* INFORM *

INFORM - N. 41 - 26 febbraio 2001

RASSEGNA STAMPA

Il Tempo, 26.2.2991

Voto agli italiani all'estero. "Ciampi sciolga le Camere dopo il viaggio in Argentina"

ROMA - An chiede a Ciampi di sciogliere le Camere dopo il ritorno dalla visita in Argentina, per approvare le norme per consentire agli italiani all'estero di votare nelle prossime elezioni. "Accolgo, ed esplicito politicamente, l'appello di Mirko Tremaglia perché lo scioglimento delle Camere avvenga dopo il viaggio in Argentina", dice ieri a Napoli Fini e aggiunge: "Con un po' di buona volontà è possibile". Quindi ribadisce l'impegno di An di istituire un ministero per gli italiani nel mondo. Ieri Tremaglia ha ricordato con emozione che il voto per gli italiani all'estero ha rappresentato "il traguardo" della sua vita politica e ora della sua vita. Con un folto gruppo di italiani all'estero, ha ricevuto una grande ovazione.

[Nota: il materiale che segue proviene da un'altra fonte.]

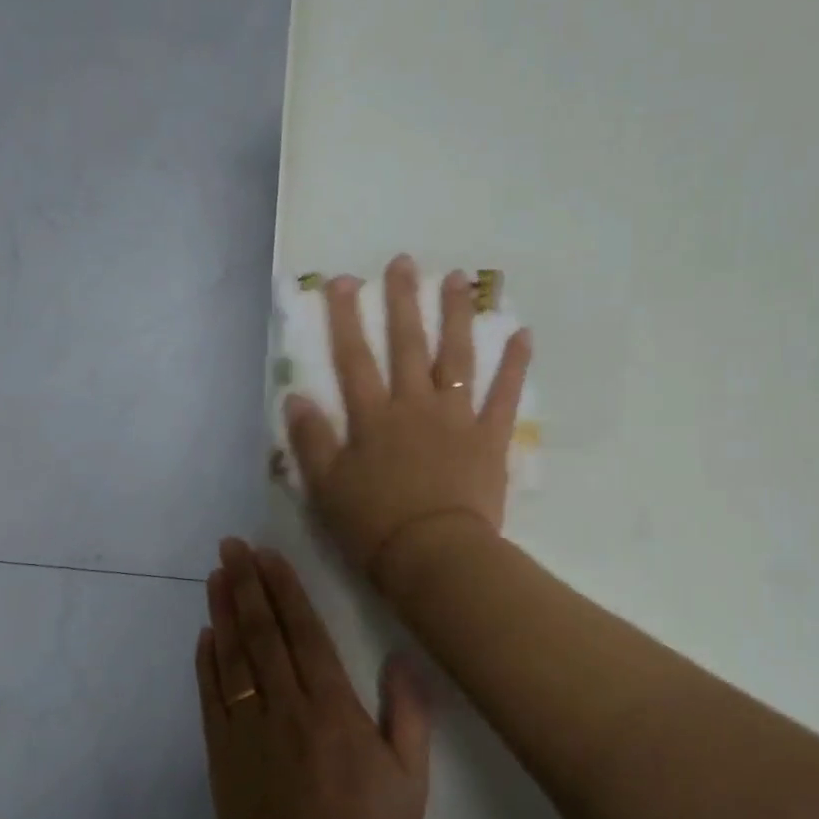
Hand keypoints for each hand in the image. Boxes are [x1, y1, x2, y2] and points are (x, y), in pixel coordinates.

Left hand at [197, 538, 430, 818]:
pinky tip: (203, 636)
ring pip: (231, 659)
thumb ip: (409, 715)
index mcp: (332, 709)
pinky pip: (211, 699)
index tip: (267, 556)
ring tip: (214, 575)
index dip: (284, 591)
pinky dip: (205, 664)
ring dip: (222, 613)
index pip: (303, 633)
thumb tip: (402, 658)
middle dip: (246, 586)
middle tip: (229, 547)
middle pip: (262, 635)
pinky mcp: (222, 758)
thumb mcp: (410, 780)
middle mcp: (285, 709)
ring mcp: (247, 733)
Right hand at [284, 254, 532, 593]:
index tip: (342, 281)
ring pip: (456, 357)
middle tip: (404, 262)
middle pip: (407, 344)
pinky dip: (514, 366)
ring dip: (456, 316)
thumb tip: (296, 398)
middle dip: (402, 301)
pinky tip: (523, 334)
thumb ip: (311, 441)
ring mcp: (456, 419)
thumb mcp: (326, 488)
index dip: (345, 318)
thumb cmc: (373, 526)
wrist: (432, 556)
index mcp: (373, 418)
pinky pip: (504, 396)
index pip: (354, 358)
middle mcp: (414, 406)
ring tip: (458, 279)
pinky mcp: (489, 439)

Altro momento di commozione quando Tremaglia ha consegnato a Fini il regalo del rappresentante del Belgio: una lampada da minatore in memoria delle decine di italiani morti nella miniera di Marcinelle.

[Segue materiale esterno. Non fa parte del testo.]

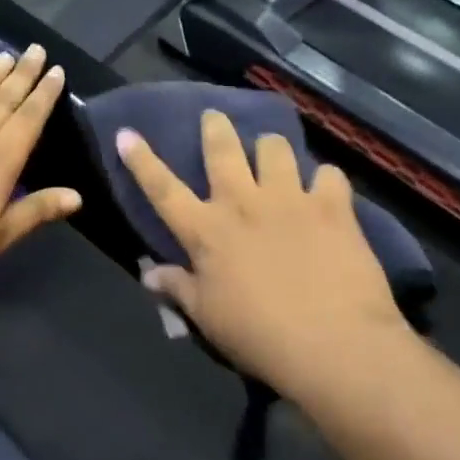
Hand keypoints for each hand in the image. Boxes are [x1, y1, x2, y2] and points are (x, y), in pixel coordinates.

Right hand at [118, 110, 409, 396]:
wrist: (332, 343)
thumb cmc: (258, 336)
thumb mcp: (207, 318)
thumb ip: (178, 288)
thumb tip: (148, 272)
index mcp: (206, 231)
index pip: (163, 189)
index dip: (142, 160)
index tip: (127, 132)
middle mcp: (243, 203)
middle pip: (222, 150)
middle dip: (214, 127)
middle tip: (214, 116)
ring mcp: (289, 199)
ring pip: (275, 148)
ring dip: (269, 147)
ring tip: (272, 152)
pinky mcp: (332, 206)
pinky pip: (328, 174)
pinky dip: (324, 180)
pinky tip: (325, 190)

Berlusconi, da Bilbao, ha commentato che la richiesta di Fini "è un po' in contraddizione con quello che tutti abbiamo detto, ossia di fare il prima possibile le elezioni. Però lo ha fatto per una buona causa" e se la sinistra non bloccasse l'operazione si potrebbe consentire il voto degli italiani all'estero.

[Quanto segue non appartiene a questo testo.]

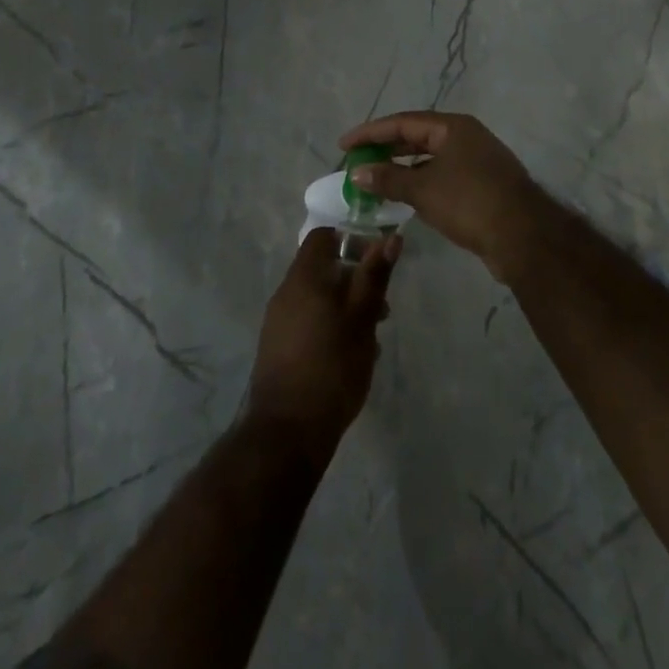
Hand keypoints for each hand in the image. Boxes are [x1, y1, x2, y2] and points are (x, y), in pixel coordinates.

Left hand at [246, 229, 399, 461]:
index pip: (323, 237)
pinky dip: (330, 327)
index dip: (352, 240)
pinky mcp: (277, 347)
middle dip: (355, 281)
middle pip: (322, 269)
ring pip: (318, 298)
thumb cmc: (332, 366)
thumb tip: (390, 236)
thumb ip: (374, 275)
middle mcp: (286, 293)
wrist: (287, 431)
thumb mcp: (362, 318)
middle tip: (382, 308)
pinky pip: (308, 322)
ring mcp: (278, 321)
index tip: (377, 261)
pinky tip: (351, 356)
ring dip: (346, 307)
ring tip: (371, 338)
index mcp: (304, 278)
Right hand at [340, 112, 549, 279]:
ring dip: (401, 168)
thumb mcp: (423, 189)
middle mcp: (465, 137)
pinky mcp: (481, 185)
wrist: (523, 236)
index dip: (370, 132)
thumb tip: (357, 172)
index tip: (344, 145)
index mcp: (453, 127)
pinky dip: (419, 183)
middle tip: (357, 162)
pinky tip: (403, 197)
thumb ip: (388, 179)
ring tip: (374, 180)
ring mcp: (476, 161)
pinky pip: (441, 176)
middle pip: (416, 137)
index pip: (402, 122)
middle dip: (385, 149)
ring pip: (429, 158)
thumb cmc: (470, 202)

Corriere della Sera, 26.2.2001

Il Cavaliere: emigrati illusione il voto ora

Silvio Berlusconi non crede che la legge per il voto agli emigrati possa ormai essere approvata. E così, di fronte all’invito rivolto da Fini al presidente Ciampi di "sciogliere le Camere dopo il suo viaggio in Argentina", nella speranza che il Parlamento completi la legge per i nostri connazionali all’estero, il Cavaliere commenta: "Capisco Fini, anche se siamo per votare il più presto possibile, ma non credo che si arriverà a qualcosa".